EXERCICE PROPOSÉ 1: Indique combien de lignes des entrées contiennent la chaîne "invis", en tenant compte de la casse. Donne seulement ce nombre.

TEXTE SOURCE:
◆ ◆ ◆ ◆ ◆

Le cinéma d’Alice Rohrwacher compte autant d’admirateurs que de détracteurs. Projeté au Festival de Cannes 2023, son quatrième long-métrage ne fait pas exception. Certains critiques l’ont accusé d’être brouillon, de manquer de rythme, voire de partir dans tous les sens. Nous avouons ne pas bien comprendre ces reproches, tant La Chimère nous a tout simplement ébloui.

Décrivant les aventures rocambolesques d’une bande de pilleurs de tombes étrusques, ou tombaroli, le film dresse surtout le portrait d’un homme mystérieux, un Anglais aux yeux bleus du nom d’Arthur. Qui est-il au juste, et que fait-il là, au beau milieu de la campagne toscane ? Le film ne donnera pas vraiment de réponse, s’ouvrant sur le retour du bandit dans son village d’adoption, après un bref passage par la case prison. On sait peu de choses du passé d’Arthur, d’où ce mystère qui l’entoure. D’autant qu’on le dit doté d’un pouvoir étrange : celui de percevoir la présence du vide sous la terre. Ce qui fait de lui un atout essentiel pour cette bande de joyeux lurons versés dans la contrebande d’artefacts anciens, qu’ils s’amusent à déterrer la nuit, pour les refourguer ensuite aux trafiquants d’art internationaux.

Si la cinéaste prend plaisir à suivre les péripéties de son groupe de pirates campagnards, se permettant quelques jolis moments burlesques (petites scènes en accéléré où les protagonistes jouent à la police et aux voleurs), son film n’en est pas moins hanté par la présence de la mort et la question du sacré. De ce fait, La Chimère oscille sans cesse entre le monde des vivants et celui des morts, entre la comédie et le drame, entre l’appel à la légèreté et l’attrait irrésistible du vide. Lors d’une belle séquence qui voit la bande se réunir dans une cahute sur la plage, un groupe de musiciens chante les exploits des pilleurs. Leurs aventures prennent soudain une dimension mythique, un aspect légendaire, immémorial. Certains courent après l’argent et la gloire, d’autres après une liberté tout aussi illusoire. Ce qui anime Arthur est bien différent : Orphée moderne pleurant son Eurydice, on dit qu’il cherche une porte, un passage vers l’au-delà…

À chacun ses chimères. Hanté par le souvenir de Beniamina, son amour perdu — dont le visage habite ses visions en 16mm — l’anglais nous est d’emblée présenté comme un homme qui n’appartient plus tout à fait à ce monde. Héros dostoïevskien (le film s’ouvre d’ailleurs sur une scène de train, comme au début de L’Idiot), un peu magicien, un peu escroc, malpoli et mal fagoté, renfrogné, solitaire, le personnage constitue le principal attrait du film. Pour l’incarner, la réalisatrice a misé sur le talent de Josh O’Connor, jusqu’ici surtout connu pour son interprétation du jeune Prince Charles dans la série The Crown. On ne peut que lui donner raison, tant sa présence magnétique et son charisme contribuent à l’aura du film, nous le rendant d’autant plus fascinant.

◆ ◆ ◆ ◆ ◆

LIGNES:

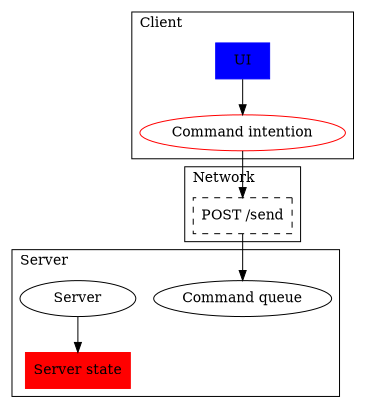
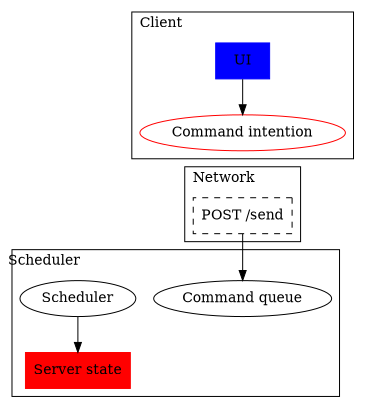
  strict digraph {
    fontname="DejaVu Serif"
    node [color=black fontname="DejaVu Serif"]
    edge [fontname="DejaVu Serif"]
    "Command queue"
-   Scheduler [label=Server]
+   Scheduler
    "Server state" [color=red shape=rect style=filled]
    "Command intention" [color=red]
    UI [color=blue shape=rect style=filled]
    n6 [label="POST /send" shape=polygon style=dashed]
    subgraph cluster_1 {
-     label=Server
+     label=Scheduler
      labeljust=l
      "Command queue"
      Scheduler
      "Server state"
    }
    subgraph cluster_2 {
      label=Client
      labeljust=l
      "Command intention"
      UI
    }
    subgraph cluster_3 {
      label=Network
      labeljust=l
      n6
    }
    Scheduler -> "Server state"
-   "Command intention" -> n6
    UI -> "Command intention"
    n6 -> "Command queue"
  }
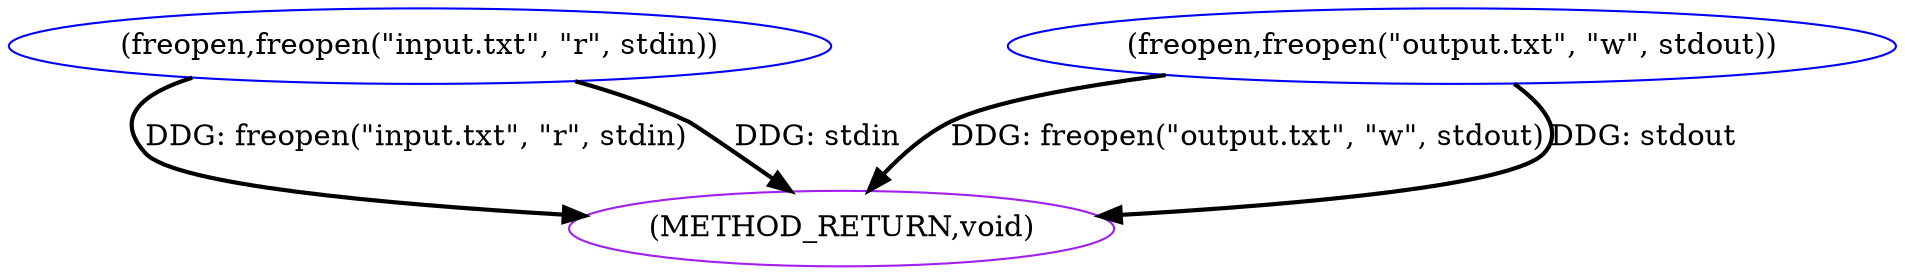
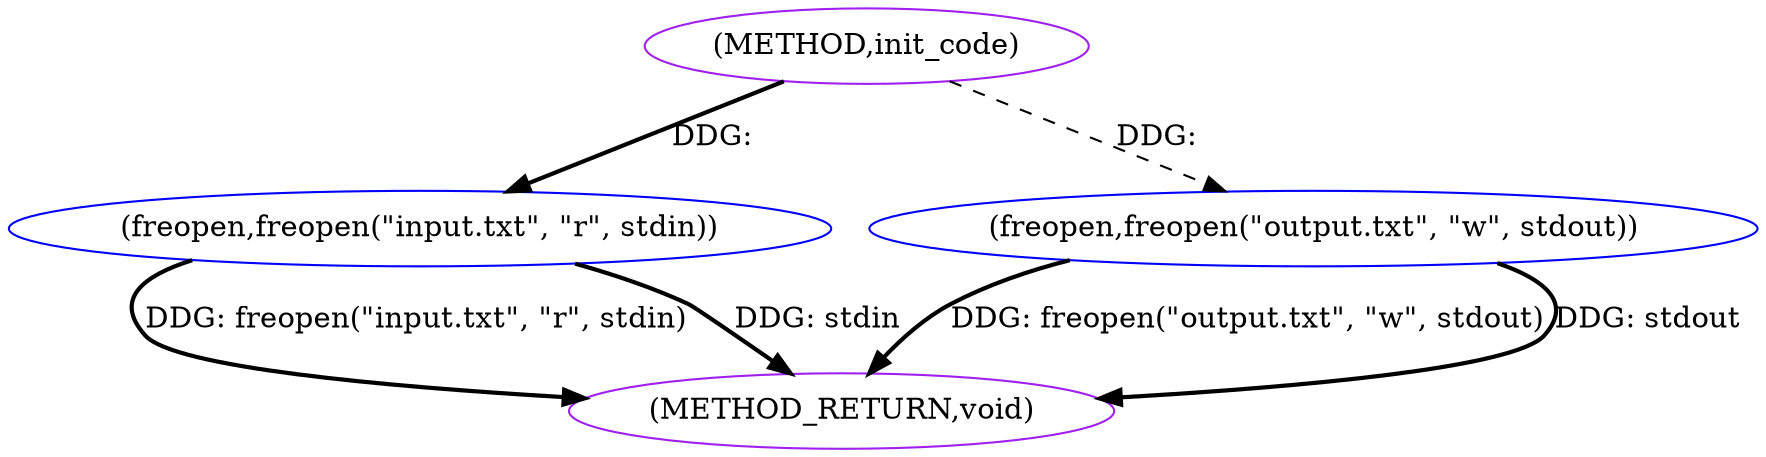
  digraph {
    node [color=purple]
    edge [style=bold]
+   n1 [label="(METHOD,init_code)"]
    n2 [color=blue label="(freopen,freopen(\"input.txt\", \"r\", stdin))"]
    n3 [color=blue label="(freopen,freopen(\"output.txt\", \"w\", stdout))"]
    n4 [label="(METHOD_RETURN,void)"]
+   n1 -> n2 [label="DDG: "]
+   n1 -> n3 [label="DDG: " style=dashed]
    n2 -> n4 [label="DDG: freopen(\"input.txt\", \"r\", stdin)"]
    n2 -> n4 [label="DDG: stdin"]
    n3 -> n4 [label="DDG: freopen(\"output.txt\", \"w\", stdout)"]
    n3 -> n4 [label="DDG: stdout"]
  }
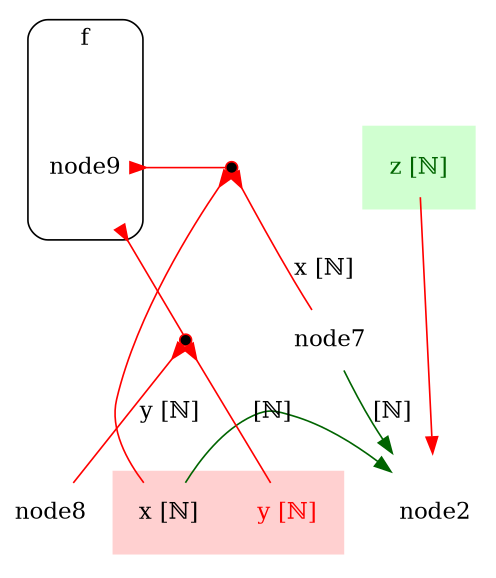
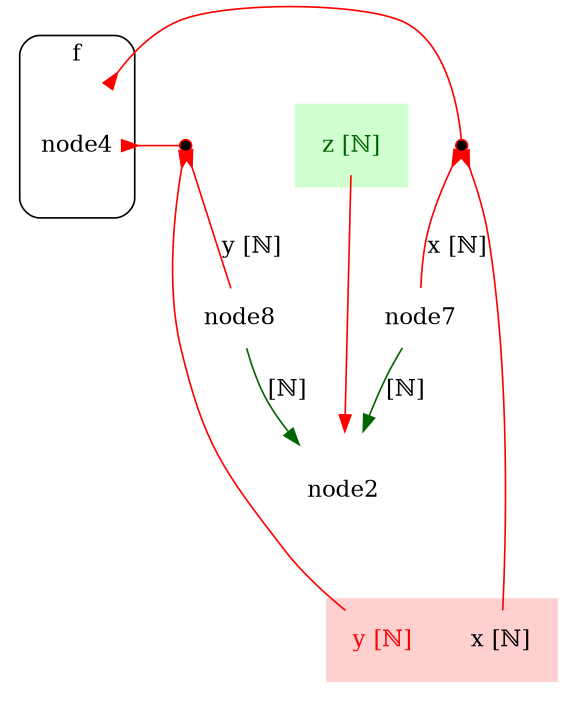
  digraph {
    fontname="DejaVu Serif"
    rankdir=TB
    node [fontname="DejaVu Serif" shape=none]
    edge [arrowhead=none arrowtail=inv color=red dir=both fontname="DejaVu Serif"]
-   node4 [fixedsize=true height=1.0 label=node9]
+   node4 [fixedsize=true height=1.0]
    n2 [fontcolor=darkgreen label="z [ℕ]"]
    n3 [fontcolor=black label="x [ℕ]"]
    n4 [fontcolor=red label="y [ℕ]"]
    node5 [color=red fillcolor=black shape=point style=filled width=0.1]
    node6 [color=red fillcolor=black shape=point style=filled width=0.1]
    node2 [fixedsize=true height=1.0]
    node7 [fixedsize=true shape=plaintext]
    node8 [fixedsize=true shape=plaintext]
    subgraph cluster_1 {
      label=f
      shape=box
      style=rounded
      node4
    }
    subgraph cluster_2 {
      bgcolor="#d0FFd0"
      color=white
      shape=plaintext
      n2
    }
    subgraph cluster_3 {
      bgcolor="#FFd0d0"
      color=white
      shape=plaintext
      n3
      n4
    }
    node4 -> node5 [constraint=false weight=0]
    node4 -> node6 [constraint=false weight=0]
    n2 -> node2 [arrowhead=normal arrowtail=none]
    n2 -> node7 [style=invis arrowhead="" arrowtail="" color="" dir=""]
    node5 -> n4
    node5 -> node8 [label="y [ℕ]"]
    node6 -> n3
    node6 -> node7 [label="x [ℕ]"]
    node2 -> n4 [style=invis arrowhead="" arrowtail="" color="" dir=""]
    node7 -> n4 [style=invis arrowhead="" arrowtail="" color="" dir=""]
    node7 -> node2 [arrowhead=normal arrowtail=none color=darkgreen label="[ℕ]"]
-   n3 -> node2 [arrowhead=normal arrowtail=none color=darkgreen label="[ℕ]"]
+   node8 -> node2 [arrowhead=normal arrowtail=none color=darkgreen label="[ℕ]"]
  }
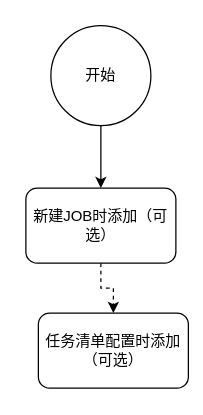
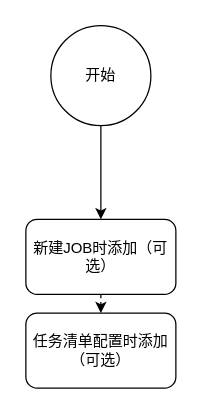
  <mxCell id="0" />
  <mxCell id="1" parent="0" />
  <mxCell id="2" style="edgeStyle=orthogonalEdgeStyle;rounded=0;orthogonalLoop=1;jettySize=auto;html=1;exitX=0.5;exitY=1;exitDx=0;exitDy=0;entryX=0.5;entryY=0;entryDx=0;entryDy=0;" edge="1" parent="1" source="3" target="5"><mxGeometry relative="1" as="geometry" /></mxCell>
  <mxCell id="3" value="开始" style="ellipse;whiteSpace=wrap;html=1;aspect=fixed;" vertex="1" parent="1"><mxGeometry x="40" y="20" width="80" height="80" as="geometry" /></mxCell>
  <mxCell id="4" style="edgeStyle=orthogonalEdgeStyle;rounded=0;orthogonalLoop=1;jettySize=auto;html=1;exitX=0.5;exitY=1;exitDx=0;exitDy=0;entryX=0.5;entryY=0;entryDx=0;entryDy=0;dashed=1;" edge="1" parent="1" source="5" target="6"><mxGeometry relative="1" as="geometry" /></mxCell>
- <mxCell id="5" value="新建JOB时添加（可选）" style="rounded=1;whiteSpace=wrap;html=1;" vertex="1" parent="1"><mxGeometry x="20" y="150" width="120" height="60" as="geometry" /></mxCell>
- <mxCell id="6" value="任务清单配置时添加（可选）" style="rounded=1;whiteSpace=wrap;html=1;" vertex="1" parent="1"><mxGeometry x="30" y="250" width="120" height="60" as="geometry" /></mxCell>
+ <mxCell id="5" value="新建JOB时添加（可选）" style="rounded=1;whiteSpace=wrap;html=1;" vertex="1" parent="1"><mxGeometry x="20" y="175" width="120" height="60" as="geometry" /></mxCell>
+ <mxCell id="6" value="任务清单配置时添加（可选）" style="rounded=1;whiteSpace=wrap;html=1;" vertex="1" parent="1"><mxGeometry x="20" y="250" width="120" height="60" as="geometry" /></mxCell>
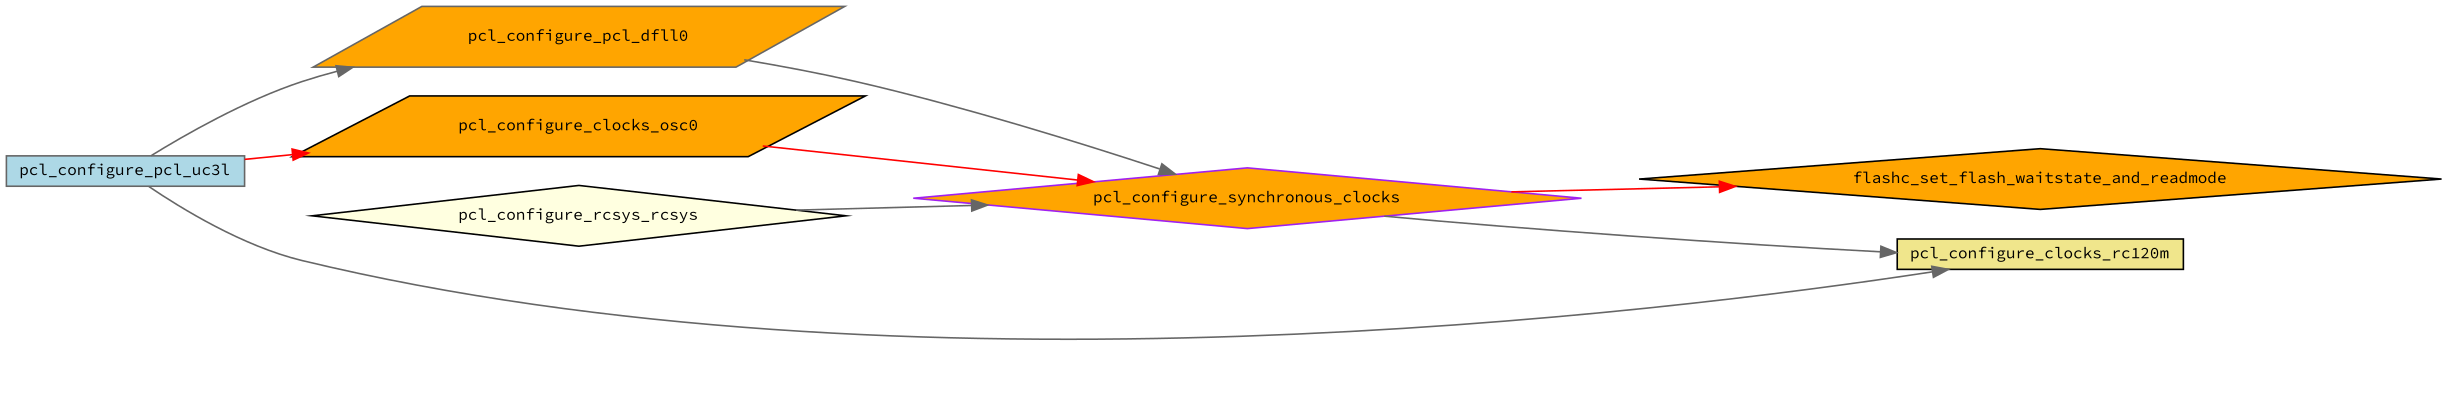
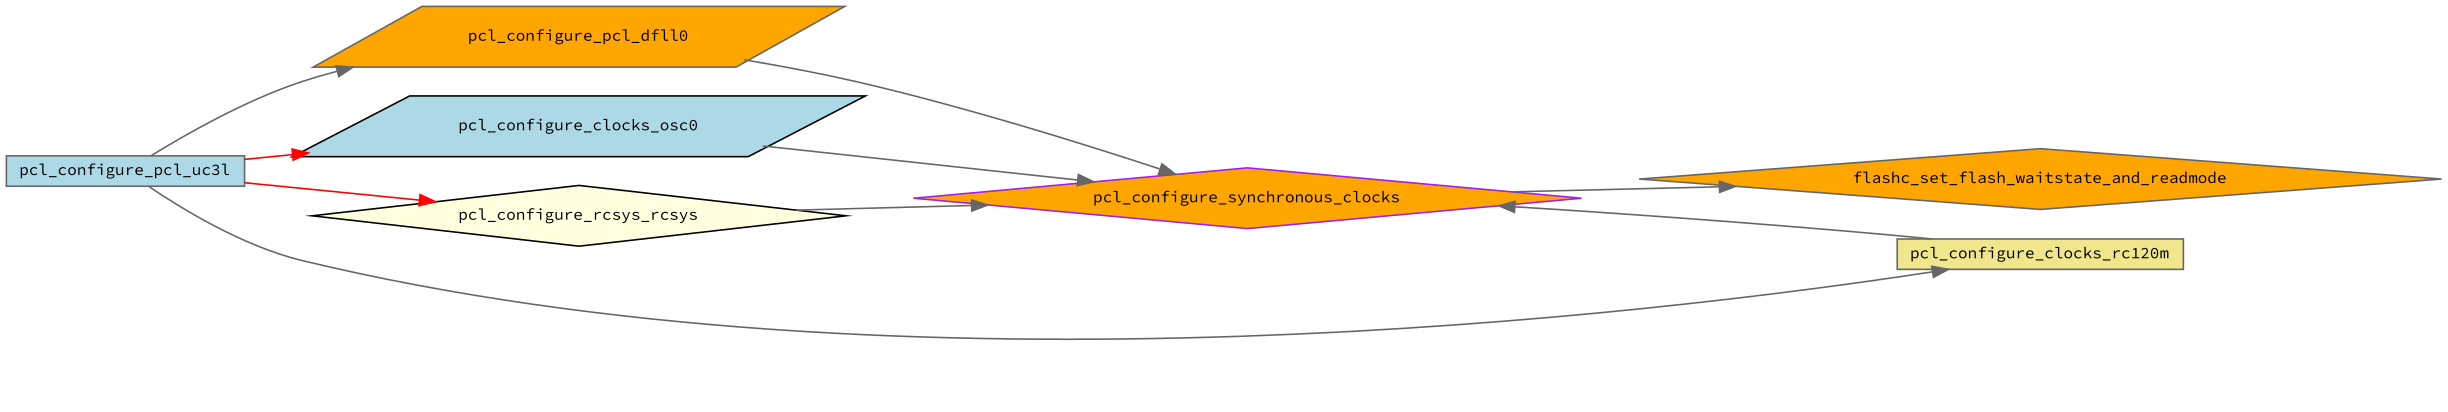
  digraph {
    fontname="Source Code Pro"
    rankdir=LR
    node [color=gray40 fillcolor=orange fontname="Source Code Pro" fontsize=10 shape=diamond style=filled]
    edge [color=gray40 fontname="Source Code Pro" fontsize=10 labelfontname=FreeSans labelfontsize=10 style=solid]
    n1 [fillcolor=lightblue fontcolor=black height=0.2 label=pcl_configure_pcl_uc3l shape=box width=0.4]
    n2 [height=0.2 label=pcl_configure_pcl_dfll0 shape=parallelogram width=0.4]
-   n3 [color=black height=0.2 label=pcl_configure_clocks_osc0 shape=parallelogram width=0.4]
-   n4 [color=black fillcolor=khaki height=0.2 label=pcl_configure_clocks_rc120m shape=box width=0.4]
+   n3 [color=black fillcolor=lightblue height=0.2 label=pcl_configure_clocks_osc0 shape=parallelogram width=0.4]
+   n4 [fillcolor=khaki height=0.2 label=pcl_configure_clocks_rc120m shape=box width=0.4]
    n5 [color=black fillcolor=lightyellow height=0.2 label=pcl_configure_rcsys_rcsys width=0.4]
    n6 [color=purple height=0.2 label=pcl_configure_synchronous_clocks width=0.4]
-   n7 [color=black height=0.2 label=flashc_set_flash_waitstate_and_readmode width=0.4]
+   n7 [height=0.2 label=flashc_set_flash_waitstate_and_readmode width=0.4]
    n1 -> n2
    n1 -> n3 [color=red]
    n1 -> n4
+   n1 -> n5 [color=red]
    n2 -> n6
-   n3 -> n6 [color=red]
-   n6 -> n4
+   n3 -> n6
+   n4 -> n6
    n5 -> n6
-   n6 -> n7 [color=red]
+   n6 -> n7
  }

◆ ◆ ◆ ◆ ◆

EXERCICE PROPOSÉ 2: Poursuis la critique du film La Chimère, en enchaînant après sa dernière phrase.

RÉPONSE 1: 3

RÉPONSE 2:
Avec ses vêtements sales, son regard fiévreux et sa toux persistante, Arthur ferait presque figure de semi-fantôme, de clochard céleste — éternel étranger voué à évoluer dans les marges du monde et du temps. Vivotant plus que chichement dans sa cabane en tôle, il rend souvent visite à la mère de Beniamina, Flora (interprétée par la grande Isabella Rossellini), vieille dame en fauteuil roulant recluse dans son manoir décrépit. C’est là qu’Arthur fera la rencontre de la belle Italia (Carol Duarte), servante au charme solaire, et bouffée d’air salvatrice pour l’anglais mélancolique. Que la jeune femme se prénomme Italia n’est probablement pas un hasard : à elle seule, elle incarne cette pulsion de vie, figure maternelle et joyeuse, superstitieuse, et habitée d’une sainte terreur de la mort et des sépultures, que ces fous de tombaroli profanent sans gêne sous ses yeux scandalisés.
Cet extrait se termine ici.